======== Текст для разбора ========
В.: Это - ”уходящие в небо цели” привлекательны, но ведь слагаемые мастерства музыканта ближе и проще. Они формируются в повседневной работе, в классе. Какова роль игры там, на репетиции?
О.: В игре целеполаганию подвержен сам процесс, движение, действие, а не ожидание фиксированного результата. Понимаемая таким образом игра должна присутствовать и на уроке, на репетиции. Здесь не нужно, а может быть, и нельзя ждать полной определенности и выполнения цели. Но играть, то есть получать удовлетворение, удовольствие от совершаемого дела, безусловно, надо. Репетиция или урок по специальности не фиксируют результат развития и не представляют собою самого шага развития, поскольку нет актуализации, нет поступка. Без поступка нет акта развития, шага вперед.
========
> _Список заданий_:
• A. Изложите в двух предложениях суть текста об игре в работе музыканта.
• B. Перескажите в виде списка абзац текста об игре в работе музыканта, который начинается словами «В игре целеполаганию подвержен», сохранив его главные факты.
• C. Продолжите текст об игре в работе музыканта после его последнего предложения.
Приведённый далее материал никак не связан с текстом.
======== Фрагмент набора данных ========
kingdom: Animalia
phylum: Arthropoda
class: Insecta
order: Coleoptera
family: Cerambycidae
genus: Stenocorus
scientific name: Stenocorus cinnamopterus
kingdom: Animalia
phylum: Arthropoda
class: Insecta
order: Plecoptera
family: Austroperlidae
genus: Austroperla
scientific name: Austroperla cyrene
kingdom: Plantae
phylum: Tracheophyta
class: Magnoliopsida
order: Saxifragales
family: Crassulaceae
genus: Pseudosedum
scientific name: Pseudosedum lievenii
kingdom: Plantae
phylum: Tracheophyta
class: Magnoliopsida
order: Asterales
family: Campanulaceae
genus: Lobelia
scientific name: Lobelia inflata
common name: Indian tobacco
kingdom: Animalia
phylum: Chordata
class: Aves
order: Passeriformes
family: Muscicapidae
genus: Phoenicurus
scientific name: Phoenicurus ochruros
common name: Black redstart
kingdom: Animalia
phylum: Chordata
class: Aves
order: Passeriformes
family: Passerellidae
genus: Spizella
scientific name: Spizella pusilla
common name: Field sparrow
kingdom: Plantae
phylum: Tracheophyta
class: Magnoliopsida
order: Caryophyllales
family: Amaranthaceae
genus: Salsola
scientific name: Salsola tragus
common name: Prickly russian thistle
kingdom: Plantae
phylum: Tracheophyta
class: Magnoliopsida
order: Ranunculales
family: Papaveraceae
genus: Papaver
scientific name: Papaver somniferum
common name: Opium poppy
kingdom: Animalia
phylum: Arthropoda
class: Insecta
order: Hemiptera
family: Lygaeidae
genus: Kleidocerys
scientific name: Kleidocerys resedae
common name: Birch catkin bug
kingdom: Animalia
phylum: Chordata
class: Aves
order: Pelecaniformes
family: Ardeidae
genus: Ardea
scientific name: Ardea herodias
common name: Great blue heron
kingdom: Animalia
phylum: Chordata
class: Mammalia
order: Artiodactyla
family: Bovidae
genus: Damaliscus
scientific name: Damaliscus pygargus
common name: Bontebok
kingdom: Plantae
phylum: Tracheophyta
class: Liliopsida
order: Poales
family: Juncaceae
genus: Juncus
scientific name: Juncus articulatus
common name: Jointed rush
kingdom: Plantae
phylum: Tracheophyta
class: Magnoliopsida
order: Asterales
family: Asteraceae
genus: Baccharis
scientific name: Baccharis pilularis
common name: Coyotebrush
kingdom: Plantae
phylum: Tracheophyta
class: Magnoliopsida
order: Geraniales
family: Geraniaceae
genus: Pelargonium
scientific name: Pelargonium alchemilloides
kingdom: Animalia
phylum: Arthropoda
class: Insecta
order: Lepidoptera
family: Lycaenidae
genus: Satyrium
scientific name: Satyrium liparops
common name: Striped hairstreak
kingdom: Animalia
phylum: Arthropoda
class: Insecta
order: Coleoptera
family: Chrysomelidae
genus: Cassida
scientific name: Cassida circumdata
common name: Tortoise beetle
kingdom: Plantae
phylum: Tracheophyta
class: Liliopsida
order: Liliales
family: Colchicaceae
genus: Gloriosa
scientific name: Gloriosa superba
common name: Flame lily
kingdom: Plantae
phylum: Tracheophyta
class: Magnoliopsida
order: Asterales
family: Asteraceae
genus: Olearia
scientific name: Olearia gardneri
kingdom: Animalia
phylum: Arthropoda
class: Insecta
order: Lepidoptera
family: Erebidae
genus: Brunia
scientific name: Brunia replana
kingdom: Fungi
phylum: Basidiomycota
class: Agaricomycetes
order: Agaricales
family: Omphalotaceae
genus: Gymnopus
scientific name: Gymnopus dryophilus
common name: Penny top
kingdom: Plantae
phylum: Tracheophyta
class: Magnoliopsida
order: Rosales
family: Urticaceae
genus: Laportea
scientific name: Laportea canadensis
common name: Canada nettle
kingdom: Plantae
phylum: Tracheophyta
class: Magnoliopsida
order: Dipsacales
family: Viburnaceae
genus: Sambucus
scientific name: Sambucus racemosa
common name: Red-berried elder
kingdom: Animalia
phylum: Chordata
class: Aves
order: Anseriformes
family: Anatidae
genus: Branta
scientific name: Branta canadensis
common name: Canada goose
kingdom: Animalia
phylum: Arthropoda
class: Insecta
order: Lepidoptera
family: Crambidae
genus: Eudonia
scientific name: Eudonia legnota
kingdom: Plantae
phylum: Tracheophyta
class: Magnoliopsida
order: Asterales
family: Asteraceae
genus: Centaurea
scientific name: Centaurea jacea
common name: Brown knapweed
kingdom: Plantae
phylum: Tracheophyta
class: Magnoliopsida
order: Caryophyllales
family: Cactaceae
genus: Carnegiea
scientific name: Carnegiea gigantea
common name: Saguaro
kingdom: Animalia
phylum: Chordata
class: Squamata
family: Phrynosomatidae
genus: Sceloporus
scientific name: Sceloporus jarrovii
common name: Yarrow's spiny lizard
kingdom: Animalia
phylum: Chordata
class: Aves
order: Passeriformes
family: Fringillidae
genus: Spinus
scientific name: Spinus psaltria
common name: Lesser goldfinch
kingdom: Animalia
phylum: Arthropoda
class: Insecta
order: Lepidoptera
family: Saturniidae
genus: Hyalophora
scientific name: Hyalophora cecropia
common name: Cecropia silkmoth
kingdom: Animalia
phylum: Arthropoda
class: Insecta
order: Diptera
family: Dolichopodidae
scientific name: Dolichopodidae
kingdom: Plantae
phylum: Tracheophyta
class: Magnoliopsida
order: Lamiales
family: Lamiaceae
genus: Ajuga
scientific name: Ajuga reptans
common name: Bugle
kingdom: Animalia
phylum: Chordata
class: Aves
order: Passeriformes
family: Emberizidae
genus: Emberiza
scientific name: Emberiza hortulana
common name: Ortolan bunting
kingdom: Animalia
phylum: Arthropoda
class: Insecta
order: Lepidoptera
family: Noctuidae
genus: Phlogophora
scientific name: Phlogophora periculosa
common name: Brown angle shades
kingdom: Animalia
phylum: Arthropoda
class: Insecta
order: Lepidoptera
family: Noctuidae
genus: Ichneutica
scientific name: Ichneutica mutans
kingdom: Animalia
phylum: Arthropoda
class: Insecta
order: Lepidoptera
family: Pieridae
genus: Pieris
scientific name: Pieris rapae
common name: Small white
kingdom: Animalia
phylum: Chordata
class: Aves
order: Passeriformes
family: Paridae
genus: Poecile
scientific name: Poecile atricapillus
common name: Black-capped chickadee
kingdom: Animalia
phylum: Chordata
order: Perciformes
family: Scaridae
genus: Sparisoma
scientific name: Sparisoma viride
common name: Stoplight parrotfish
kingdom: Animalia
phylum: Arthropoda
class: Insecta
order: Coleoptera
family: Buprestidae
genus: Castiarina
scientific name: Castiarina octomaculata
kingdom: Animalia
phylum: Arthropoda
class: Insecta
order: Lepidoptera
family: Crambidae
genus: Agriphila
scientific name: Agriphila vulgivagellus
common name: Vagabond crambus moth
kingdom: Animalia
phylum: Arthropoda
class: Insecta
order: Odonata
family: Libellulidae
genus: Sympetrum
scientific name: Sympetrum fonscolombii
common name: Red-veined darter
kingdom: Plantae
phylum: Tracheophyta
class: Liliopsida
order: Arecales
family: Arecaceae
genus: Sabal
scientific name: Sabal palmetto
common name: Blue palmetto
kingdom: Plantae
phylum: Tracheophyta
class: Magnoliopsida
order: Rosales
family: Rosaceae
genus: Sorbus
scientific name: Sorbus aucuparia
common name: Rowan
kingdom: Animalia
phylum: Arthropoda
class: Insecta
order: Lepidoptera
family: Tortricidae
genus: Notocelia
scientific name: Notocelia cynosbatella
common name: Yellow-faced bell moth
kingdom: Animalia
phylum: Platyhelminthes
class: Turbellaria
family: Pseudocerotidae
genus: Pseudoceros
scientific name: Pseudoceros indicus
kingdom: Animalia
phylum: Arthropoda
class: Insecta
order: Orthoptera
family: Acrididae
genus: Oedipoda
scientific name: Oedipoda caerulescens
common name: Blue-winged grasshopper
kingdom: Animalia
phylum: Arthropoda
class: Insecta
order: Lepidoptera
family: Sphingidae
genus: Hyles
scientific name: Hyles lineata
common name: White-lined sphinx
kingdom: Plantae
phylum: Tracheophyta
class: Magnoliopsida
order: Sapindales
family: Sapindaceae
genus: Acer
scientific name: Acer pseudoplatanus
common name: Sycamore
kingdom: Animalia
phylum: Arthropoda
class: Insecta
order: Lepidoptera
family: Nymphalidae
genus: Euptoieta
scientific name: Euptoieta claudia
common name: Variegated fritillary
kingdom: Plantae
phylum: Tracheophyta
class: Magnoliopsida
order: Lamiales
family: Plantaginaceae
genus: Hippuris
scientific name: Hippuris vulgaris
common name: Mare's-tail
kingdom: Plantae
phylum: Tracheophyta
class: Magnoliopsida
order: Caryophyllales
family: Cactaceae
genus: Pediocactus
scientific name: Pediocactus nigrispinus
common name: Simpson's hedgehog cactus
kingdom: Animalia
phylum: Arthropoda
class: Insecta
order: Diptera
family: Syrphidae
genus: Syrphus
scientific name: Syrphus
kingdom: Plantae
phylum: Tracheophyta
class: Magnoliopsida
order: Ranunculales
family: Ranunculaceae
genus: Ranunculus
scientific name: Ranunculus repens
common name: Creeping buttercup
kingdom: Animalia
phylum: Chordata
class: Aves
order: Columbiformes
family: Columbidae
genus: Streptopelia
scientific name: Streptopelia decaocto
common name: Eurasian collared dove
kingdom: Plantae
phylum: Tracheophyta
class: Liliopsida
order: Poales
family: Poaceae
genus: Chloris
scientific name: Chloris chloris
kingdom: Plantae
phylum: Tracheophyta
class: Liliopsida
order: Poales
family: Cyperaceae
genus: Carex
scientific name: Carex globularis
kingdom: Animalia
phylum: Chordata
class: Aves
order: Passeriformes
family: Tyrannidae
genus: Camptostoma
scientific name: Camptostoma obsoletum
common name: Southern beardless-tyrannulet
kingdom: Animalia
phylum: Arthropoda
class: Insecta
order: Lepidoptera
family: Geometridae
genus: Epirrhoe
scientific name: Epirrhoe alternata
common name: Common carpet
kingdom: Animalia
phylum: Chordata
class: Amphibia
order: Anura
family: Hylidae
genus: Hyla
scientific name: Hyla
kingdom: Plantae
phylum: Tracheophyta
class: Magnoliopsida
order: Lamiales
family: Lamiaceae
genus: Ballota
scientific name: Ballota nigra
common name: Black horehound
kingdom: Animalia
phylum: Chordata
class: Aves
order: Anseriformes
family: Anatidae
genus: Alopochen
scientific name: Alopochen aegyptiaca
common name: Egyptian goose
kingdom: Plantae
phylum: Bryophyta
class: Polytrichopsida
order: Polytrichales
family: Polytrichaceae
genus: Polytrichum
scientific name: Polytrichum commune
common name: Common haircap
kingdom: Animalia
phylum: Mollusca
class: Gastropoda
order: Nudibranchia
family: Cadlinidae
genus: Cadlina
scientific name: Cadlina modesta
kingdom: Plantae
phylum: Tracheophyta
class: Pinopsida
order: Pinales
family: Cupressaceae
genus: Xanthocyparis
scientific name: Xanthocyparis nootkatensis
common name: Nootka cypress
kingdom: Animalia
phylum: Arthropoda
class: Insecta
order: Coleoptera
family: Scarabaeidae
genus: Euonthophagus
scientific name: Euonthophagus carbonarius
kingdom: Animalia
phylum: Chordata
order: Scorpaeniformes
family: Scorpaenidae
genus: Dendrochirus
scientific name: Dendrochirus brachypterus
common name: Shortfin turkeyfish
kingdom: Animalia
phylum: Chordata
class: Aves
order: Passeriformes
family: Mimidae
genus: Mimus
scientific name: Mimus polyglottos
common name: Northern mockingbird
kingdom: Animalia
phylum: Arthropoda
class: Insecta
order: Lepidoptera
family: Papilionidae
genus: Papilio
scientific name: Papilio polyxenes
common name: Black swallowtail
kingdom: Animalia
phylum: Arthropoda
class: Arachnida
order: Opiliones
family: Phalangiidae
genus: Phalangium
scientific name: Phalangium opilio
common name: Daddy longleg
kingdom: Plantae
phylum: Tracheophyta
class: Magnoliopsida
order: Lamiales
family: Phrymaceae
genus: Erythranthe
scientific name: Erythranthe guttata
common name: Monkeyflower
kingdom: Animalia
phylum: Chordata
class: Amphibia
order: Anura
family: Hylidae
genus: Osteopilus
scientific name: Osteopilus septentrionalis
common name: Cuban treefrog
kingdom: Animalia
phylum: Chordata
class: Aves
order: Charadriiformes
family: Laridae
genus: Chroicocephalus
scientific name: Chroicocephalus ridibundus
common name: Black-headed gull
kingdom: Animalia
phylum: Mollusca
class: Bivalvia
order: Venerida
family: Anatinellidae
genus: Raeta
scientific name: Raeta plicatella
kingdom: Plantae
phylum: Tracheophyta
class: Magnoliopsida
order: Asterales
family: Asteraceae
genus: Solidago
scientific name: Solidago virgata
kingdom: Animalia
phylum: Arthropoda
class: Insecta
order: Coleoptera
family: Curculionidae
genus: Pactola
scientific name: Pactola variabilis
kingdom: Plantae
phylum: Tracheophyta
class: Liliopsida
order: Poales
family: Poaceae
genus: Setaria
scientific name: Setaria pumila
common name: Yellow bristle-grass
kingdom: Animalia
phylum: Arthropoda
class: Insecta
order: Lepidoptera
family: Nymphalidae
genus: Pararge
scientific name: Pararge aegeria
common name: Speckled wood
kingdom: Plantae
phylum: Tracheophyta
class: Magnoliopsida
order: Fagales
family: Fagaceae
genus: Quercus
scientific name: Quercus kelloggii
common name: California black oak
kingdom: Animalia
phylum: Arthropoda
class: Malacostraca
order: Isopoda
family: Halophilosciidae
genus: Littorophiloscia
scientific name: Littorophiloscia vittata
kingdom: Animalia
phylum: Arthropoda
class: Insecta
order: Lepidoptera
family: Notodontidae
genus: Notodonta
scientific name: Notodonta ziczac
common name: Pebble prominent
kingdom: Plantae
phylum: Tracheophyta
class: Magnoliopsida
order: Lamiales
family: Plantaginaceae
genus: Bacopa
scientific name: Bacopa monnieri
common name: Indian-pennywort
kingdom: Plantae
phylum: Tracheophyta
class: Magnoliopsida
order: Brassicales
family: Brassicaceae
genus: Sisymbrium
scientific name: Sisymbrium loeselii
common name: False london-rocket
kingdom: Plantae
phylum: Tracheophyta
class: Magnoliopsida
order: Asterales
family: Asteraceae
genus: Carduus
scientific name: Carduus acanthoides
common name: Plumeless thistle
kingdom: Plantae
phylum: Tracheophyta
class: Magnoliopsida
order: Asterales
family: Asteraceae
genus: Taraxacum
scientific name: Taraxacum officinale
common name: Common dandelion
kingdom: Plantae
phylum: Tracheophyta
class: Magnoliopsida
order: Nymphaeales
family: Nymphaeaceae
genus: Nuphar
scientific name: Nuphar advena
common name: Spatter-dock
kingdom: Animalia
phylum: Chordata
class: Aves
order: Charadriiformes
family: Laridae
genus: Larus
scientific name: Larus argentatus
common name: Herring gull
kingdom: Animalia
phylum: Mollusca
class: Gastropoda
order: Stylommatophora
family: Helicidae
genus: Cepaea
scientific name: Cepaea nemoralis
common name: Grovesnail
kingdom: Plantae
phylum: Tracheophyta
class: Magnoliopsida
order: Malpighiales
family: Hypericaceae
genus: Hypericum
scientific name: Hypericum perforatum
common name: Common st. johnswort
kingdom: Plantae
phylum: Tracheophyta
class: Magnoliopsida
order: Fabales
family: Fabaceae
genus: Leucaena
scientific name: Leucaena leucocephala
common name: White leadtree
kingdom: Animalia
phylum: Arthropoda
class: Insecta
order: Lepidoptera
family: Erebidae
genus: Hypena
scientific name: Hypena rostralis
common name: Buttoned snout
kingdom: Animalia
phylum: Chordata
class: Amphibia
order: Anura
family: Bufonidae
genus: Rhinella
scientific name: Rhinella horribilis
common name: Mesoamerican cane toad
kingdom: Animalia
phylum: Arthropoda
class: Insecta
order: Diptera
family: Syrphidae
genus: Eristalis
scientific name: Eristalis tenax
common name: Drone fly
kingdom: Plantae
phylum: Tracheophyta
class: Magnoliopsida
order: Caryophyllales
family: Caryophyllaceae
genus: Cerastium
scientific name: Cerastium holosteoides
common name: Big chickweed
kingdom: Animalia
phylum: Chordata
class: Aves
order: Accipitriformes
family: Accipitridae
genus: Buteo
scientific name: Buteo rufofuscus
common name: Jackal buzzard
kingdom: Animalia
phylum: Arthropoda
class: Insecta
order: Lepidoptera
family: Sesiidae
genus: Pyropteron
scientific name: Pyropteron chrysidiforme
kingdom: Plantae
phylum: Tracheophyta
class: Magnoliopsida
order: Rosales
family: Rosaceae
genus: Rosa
========
> _Ответы_:
• A. В игре цель — сам процесс, движение, действие, а не фиксированный результат, и такая игра должна быть на уроке и репетиции, где не нужно ждать полного выполнения цели, но надо получать удовольствие от дела. При этом урок или репетиция не фиксируют результат развития и не становятся шагом развития, потому что в них нет поступка.

• B.
- В игре цель — сам процесс, движение, действие, а не ожидание фиксированного результата.
- Такая игра должна присутствовать на уроке и на репетиции.
- Там не нужно, а может быть, и нельзя ждать полной определённости и выполнения цели.
- Получать удовольствие от совершаемого дела безусловно надо.
- Урок или репетиция не фиксируют результат развития и не являются шагом развития: в них нет актуализации, нет поступка.
- Без поступка нет акта развития, шага вперёд.

• C.
Итак, игра музыкальная как игра возможна и на репетиции. Но еще раз надо подчеркнуть, что отсутствие материальной конкретной цели — основополагающее изложение для игры. Именно по этому показателю игра — не вполне творчество и не вполне деятельность. Игра как бы поднята и над творчеством и над деятельностью, когда они направлены на результат.
Даже спортивная игра имеет цель достаточно размытую, и настоящий спортсмен должен наслаждаться не целью, а игрой как таковой, процессом. Результат обычно весьма привлекателен, но настоящие болельщики наслаждаются именно игрой, а не только результатом...
В.: Связана ли игра с психологическим аспектом постижения музыки? Такой вопрос возникает в связи с тем, что психологизация искусства, в частности музыки, представляется вещью реальной и совершаемой на наших глазах...
О.: Психологический аспект проблемы достаточно ясен. Попросту — центром подхода является человек, личность. Какова личность в музыке, как человек постигает музыку, чем для человека предстает музыкальное произведение? Когда мы говорим ”музыкальная игра", то имеем в виду не обязательность, не серьезность, но искусство как человеческое постижение себя в среде обитания ”музыка".
В.: Имеет ли исходное значение склонность к игре, тяга именно к такой форме активности и как зависит игра от увлечения, от страсти?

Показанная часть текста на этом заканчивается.